It’s like I’m “peeping” on sex rather than directly having sex firsthand, and this loophole has a strong pull on me.
Does that make sense?
I’m still uncovering the patterns and desires with this level, but I also feel the virtual hookup lifestyle is one in which intimacy is conveniently short-circuited. Why be vulnerable with a friend or a community when I can just get off with a stranger online? It’s “vulnerability” in another sense — though never a vulnerability that lasts. Never a vulnerability that sustains.
If the “fix” to my homosexuality is authentic interactions with men, if the “fix” to my isolation and envy is to participate and not spectate, then how do I overcome the pattern of virtual hookups? This false intimacy?
I suppose the answer is the pursuit of real intimacy.
And, well — that sucks. I hate real intimacy.

MATERIAL =>

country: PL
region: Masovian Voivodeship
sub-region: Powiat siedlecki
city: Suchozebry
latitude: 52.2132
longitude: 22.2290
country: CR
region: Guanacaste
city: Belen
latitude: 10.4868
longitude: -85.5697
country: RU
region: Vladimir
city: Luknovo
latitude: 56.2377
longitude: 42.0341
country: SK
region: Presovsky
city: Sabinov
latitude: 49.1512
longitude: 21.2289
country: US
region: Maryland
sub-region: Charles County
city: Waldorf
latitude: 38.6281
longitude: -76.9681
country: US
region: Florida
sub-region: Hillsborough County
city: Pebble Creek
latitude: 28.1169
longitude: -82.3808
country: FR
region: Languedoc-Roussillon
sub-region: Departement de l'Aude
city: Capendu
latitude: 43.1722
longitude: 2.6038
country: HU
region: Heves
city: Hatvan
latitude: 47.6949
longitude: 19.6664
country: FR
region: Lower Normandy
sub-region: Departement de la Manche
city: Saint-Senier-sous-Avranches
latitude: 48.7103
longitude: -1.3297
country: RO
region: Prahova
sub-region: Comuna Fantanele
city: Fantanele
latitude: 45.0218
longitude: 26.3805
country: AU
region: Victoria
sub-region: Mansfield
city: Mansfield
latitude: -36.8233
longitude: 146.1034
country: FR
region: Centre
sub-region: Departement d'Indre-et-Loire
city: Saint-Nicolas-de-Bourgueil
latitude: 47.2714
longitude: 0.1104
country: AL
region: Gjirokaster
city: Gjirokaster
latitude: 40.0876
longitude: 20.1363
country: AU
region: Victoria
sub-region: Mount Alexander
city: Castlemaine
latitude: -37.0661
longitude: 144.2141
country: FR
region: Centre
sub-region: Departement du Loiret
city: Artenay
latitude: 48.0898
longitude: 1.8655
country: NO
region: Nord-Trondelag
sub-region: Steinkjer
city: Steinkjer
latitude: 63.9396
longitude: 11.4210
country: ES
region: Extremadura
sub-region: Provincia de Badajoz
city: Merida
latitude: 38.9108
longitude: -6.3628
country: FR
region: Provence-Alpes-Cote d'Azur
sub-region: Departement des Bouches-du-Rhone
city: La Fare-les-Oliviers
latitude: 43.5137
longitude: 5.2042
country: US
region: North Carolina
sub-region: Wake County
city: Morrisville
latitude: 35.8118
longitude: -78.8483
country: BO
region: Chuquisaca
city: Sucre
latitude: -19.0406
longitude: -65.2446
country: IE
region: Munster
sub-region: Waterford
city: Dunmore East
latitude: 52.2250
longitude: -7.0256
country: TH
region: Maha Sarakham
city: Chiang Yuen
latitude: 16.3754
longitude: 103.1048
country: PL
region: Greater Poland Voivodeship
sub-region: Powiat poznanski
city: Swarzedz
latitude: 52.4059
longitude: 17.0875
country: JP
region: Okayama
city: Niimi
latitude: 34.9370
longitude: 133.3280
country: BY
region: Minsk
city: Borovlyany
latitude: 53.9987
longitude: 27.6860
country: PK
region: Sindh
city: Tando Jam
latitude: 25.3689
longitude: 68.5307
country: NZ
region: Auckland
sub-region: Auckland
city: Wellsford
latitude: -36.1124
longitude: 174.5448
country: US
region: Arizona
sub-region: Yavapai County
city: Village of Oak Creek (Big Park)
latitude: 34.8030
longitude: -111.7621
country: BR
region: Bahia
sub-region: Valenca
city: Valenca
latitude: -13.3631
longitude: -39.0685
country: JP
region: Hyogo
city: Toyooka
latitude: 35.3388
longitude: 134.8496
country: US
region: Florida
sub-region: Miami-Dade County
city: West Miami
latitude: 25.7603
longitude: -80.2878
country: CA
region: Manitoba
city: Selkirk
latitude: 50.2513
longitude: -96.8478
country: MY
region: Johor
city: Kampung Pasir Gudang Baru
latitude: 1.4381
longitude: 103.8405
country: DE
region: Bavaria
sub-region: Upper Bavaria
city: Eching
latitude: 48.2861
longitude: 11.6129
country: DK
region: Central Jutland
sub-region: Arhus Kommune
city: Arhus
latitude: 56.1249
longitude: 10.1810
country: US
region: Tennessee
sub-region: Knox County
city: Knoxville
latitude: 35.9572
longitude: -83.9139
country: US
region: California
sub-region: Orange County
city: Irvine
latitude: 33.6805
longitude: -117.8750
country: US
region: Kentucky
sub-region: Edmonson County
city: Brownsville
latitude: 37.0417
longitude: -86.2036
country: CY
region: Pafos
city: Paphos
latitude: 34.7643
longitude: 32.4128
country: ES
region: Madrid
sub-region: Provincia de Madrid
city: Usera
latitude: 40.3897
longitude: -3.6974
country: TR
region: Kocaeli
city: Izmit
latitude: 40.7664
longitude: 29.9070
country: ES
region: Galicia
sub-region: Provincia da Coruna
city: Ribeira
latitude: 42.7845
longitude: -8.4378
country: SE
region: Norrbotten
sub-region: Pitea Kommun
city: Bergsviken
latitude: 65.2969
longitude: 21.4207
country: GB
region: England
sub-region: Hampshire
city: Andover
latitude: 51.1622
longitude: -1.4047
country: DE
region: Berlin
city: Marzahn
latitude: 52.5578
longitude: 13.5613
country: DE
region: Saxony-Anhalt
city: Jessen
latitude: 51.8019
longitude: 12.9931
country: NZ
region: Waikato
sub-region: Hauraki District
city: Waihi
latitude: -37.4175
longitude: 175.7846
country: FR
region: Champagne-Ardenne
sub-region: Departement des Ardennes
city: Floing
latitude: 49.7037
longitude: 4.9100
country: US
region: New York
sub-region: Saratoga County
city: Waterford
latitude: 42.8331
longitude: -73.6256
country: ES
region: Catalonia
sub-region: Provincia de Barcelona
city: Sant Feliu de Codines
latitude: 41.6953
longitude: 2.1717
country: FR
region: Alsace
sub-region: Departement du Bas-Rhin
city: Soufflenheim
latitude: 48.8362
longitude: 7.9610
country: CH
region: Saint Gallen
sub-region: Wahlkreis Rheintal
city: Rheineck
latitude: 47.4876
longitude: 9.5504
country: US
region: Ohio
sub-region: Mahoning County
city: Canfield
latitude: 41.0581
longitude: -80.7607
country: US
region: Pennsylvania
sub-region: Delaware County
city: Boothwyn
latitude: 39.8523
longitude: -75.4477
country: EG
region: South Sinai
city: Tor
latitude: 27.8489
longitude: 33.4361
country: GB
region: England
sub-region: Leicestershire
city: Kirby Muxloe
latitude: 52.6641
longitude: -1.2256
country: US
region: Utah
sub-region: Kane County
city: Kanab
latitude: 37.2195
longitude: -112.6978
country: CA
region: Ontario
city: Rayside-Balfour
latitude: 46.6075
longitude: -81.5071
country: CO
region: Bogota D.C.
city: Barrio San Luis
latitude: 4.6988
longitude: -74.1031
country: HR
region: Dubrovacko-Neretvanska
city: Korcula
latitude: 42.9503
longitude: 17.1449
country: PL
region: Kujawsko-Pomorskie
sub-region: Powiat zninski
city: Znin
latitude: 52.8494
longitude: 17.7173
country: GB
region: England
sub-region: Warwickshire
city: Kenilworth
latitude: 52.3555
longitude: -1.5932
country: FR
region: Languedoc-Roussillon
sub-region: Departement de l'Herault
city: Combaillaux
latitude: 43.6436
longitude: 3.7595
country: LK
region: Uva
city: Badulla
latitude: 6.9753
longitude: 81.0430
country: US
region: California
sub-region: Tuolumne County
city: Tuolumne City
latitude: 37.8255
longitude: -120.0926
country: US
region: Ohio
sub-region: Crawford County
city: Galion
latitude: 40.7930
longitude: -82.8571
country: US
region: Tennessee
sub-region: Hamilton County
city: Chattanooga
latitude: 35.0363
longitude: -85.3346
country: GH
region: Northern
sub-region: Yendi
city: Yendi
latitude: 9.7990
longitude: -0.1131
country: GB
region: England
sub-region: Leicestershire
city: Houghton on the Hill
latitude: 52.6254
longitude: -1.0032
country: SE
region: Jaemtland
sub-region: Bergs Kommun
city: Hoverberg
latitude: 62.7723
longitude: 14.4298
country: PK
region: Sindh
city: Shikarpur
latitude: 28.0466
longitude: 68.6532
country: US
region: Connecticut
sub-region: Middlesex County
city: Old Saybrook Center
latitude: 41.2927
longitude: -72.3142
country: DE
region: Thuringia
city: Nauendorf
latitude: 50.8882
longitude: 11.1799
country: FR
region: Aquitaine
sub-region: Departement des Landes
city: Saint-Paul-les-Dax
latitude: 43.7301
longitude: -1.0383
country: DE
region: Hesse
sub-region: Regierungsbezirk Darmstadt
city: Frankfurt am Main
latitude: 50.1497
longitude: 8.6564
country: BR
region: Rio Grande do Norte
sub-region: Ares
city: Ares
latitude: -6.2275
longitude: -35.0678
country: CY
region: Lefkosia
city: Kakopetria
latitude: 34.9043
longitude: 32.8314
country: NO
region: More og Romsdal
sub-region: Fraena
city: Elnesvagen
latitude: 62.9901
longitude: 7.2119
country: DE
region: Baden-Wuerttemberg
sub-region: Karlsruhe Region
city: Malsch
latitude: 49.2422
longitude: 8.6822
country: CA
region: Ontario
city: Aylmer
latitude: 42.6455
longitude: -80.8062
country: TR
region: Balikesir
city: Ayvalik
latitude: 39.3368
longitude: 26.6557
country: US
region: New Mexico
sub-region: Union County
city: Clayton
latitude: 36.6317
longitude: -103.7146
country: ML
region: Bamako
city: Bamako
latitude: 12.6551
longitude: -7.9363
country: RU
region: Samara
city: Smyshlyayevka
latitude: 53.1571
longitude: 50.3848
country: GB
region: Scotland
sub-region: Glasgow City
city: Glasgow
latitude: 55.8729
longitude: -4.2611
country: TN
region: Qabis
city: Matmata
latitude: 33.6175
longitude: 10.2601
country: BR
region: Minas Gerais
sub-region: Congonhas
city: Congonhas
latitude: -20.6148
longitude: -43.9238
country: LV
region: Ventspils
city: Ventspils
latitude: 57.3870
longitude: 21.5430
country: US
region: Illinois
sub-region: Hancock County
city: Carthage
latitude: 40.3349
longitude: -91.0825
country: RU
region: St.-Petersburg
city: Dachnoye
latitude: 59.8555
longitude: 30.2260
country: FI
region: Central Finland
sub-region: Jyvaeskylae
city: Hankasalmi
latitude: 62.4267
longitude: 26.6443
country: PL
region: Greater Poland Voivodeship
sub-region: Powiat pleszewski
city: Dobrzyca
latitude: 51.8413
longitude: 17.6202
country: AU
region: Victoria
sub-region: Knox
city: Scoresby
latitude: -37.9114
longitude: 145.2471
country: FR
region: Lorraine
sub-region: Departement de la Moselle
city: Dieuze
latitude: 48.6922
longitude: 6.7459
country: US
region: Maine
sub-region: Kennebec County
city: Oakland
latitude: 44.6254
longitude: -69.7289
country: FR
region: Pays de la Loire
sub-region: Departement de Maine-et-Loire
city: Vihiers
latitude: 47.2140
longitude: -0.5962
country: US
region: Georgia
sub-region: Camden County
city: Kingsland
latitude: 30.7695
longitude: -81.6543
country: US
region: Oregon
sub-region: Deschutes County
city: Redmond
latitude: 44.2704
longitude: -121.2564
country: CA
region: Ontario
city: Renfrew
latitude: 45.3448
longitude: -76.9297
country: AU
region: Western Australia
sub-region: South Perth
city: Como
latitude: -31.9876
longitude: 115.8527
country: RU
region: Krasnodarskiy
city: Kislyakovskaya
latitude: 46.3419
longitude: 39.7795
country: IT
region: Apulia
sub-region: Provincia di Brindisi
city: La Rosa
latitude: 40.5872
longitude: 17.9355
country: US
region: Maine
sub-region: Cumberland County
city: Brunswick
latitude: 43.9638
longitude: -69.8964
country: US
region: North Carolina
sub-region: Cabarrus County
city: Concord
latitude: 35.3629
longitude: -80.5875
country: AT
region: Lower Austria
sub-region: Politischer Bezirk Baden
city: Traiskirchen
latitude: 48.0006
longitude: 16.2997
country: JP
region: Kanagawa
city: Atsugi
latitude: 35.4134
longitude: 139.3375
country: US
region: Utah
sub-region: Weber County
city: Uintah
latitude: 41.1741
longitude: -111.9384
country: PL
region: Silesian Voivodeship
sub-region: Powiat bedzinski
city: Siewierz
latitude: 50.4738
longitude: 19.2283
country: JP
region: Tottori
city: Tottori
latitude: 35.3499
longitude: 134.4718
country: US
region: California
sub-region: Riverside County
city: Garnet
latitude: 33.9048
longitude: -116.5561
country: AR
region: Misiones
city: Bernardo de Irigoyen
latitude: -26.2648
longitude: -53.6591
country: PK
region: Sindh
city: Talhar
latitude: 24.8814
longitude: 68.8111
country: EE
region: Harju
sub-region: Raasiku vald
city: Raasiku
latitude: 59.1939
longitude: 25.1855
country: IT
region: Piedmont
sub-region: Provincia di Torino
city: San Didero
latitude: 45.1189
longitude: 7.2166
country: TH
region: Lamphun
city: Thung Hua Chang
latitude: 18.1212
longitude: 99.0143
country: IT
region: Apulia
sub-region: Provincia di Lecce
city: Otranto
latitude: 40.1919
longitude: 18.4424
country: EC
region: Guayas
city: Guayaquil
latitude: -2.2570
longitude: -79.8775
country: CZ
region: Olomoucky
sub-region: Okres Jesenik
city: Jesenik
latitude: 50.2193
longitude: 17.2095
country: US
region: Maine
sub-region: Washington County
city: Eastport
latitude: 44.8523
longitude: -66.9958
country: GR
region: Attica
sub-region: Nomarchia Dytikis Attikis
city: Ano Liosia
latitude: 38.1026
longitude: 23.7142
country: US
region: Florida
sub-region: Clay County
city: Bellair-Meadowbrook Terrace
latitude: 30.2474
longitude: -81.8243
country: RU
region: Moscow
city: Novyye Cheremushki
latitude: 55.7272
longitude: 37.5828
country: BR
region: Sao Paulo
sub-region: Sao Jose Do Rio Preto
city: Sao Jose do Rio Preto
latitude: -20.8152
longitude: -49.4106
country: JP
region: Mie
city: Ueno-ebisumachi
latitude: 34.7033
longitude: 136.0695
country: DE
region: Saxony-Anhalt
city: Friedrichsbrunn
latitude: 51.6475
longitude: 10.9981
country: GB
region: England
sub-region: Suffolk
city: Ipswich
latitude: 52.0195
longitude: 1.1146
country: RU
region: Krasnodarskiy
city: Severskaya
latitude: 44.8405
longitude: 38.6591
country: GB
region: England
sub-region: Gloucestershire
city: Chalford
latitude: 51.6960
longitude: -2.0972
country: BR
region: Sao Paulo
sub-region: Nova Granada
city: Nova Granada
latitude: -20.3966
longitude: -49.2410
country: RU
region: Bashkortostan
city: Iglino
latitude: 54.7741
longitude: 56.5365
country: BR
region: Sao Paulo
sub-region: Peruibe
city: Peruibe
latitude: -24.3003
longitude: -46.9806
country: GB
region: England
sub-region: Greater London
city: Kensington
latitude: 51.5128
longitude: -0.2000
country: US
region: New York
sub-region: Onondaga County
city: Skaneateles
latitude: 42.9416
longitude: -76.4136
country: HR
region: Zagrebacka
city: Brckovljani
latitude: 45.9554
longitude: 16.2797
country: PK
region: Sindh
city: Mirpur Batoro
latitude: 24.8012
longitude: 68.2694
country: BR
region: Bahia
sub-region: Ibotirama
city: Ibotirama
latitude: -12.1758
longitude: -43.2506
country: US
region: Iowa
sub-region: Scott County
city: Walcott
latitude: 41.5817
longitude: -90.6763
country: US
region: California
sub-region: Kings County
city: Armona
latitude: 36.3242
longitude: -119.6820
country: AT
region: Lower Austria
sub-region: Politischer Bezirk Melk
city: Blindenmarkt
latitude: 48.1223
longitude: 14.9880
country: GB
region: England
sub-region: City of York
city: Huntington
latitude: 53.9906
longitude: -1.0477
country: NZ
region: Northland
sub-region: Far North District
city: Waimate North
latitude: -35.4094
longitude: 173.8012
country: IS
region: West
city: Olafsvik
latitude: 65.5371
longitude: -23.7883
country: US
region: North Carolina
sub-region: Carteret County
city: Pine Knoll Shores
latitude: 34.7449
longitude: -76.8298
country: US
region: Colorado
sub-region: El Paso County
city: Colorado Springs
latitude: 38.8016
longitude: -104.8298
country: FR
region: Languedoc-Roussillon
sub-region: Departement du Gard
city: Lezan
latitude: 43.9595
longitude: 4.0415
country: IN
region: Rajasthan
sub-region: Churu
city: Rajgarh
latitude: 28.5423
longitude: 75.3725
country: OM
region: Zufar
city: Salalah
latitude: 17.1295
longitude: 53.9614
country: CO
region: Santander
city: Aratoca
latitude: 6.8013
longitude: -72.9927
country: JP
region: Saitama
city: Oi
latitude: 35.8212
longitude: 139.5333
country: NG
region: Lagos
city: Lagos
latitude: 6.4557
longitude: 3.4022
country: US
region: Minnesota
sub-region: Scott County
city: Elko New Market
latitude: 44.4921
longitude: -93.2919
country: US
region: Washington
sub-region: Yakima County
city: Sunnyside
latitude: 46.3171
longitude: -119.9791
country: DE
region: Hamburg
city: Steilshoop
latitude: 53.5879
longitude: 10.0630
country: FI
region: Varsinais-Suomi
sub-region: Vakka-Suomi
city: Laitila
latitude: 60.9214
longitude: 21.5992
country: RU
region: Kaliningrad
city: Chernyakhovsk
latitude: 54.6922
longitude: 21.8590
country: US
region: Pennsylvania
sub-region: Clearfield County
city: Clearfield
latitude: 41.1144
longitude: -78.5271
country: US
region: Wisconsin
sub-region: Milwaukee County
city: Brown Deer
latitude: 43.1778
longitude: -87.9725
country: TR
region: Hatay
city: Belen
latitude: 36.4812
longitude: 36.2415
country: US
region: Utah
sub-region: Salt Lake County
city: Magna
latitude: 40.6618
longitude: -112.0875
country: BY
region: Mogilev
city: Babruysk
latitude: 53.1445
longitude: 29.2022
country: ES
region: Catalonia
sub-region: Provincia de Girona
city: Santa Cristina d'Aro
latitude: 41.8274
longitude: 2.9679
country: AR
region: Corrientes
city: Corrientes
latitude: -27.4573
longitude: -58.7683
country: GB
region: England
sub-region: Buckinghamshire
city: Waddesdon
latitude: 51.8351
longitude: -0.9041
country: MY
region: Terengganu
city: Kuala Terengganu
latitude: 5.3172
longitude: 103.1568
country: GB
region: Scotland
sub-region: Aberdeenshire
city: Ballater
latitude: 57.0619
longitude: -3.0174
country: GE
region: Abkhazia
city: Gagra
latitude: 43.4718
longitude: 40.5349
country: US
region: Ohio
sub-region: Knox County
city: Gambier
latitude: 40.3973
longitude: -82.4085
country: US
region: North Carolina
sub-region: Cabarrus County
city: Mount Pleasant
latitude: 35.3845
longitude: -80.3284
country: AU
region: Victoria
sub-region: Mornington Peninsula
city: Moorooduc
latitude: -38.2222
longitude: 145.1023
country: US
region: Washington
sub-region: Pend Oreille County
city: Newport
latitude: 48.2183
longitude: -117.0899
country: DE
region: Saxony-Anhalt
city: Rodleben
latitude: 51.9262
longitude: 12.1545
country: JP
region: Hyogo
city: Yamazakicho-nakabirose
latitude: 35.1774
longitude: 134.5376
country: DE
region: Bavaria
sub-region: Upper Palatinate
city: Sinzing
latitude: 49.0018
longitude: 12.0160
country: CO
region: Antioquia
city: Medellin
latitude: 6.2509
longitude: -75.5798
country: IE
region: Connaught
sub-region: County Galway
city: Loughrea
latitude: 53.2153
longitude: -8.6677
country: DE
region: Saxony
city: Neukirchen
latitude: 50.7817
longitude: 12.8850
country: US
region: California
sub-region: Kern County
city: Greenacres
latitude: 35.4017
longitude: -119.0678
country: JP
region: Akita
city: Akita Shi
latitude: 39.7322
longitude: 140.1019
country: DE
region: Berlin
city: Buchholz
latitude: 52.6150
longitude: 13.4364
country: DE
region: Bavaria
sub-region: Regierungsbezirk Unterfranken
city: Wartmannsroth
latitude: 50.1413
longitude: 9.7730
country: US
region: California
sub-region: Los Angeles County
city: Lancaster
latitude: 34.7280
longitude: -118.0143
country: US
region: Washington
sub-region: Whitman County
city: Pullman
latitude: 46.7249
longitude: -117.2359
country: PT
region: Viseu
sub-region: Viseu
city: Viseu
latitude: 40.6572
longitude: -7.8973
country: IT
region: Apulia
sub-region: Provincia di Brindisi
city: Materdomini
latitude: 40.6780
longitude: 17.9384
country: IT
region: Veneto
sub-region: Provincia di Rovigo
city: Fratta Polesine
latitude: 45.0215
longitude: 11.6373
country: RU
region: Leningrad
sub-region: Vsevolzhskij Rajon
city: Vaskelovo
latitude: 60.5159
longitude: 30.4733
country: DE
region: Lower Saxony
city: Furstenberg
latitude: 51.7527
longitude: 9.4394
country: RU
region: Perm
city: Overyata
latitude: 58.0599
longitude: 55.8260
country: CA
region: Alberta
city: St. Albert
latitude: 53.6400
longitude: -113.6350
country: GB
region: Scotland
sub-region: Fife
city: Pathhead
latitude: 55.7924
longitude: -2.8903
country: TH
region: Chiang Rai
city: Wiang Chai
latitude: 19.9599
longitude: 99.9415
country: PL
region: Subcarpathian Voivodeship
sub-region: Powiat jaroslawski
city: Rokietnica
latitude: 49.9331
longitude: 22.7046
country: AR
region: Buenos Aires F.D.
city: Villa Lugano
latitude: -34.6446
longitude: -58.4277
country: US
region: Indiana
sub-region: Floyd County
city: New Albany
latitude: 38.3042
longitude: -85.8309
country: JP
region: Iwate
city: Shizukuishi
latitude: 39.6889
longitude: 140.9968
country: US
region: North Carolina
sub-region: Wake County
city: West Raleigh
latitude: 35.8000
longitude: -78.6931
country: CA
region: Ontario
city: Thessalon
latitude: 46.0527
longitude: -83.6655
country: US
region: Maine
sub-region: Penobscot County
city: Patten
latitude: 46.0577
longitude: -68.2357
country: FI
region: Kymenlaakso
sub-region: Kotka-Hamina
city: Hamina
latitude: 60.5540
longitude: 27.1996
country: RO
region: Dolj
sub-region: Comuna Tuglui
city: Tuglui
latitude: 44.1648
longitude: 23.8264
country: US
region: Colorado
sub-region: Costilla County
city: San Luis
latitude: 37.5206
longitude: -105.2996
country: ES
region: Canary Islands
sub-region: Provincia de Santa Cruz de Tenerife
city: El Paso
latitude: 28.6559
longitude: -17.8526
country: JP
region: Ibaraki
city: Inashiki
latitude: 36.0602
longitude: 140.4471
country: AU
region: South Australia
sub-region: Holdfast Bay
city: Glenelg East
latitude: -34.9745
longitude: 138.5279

REQUIRED WORK =>
1. Using the reflection on virtual hookups, answer each question briefly:
(a) What does the writer say the virtual hookup lifestyle conveniently short-circuits?
(b) What does the writer suppose the answer to overcoming virtual hookups is?
(c) How does the writer feel about real intimacy?
2. For each statement, say whether the reflection on virtual hookups supports it. Answer yes or no and quote the words from the reflection that decide it.
(a) The writer describes the vulnerability of virtual hookups as lasting.
(b) The writer compares the experience to "peeping" on sex.
(c) The writer finds real intimacy appealing.
3. Pick up the reflection on virtual hookups right after its last sentence and keep writing.

THE RESULTS =>
1.
(a) Intimacy.
(b) The pursuit of real intimacy.
(c) The writer hates it.

2.
(a) No: "though never a vulnerability that lasts."
(b) Yes: "It’s like I’m “peeping” on sex rather than directly having sex firsthand"
(c) No: "I hate real intimacy."

3.
Or, rather, I’ve been wounded after experiencing real intimacy. I’ve gotten really, really close with men, both gay and straight, only for them to leave me, or for some conflict to erupt in which I desperately leave them.
When you experience genuine intimacy with someone, only for that intimacy to be ripped away, the pain is searing. It makes you wonder why you ever bothered to open up yourself.
It certainly makes you wonder why you’d ever bother to open up yourself again.
False intimacy is way easier to find on the internet than true intimacy in real life. Fake vulnerability is a far quicker fix than authentic vulnerability.
But at what cost? For how long?
My journey toward healing in this particular area of sexual brokenness feels like a longer haul. I must learn to trade out the wrong intimacy, again and again and again, for the right sort. I feel as if this will take many, many years.
But I do want to heal. I do want to grow. I do want to reopen my heart, despite knowing all too well that this reopening will leave me greatly exposed.
God go with me. And God go with you, too.
How have you considered the patterns of your sexual brokenness? Where have you found positive alternatives to your sexual proclivities?
Wow! This post resonated with me! Like you, I’ve struggled with many of the same attractions and habits. Parts of your post felt like you had watched my childhood through my eyes.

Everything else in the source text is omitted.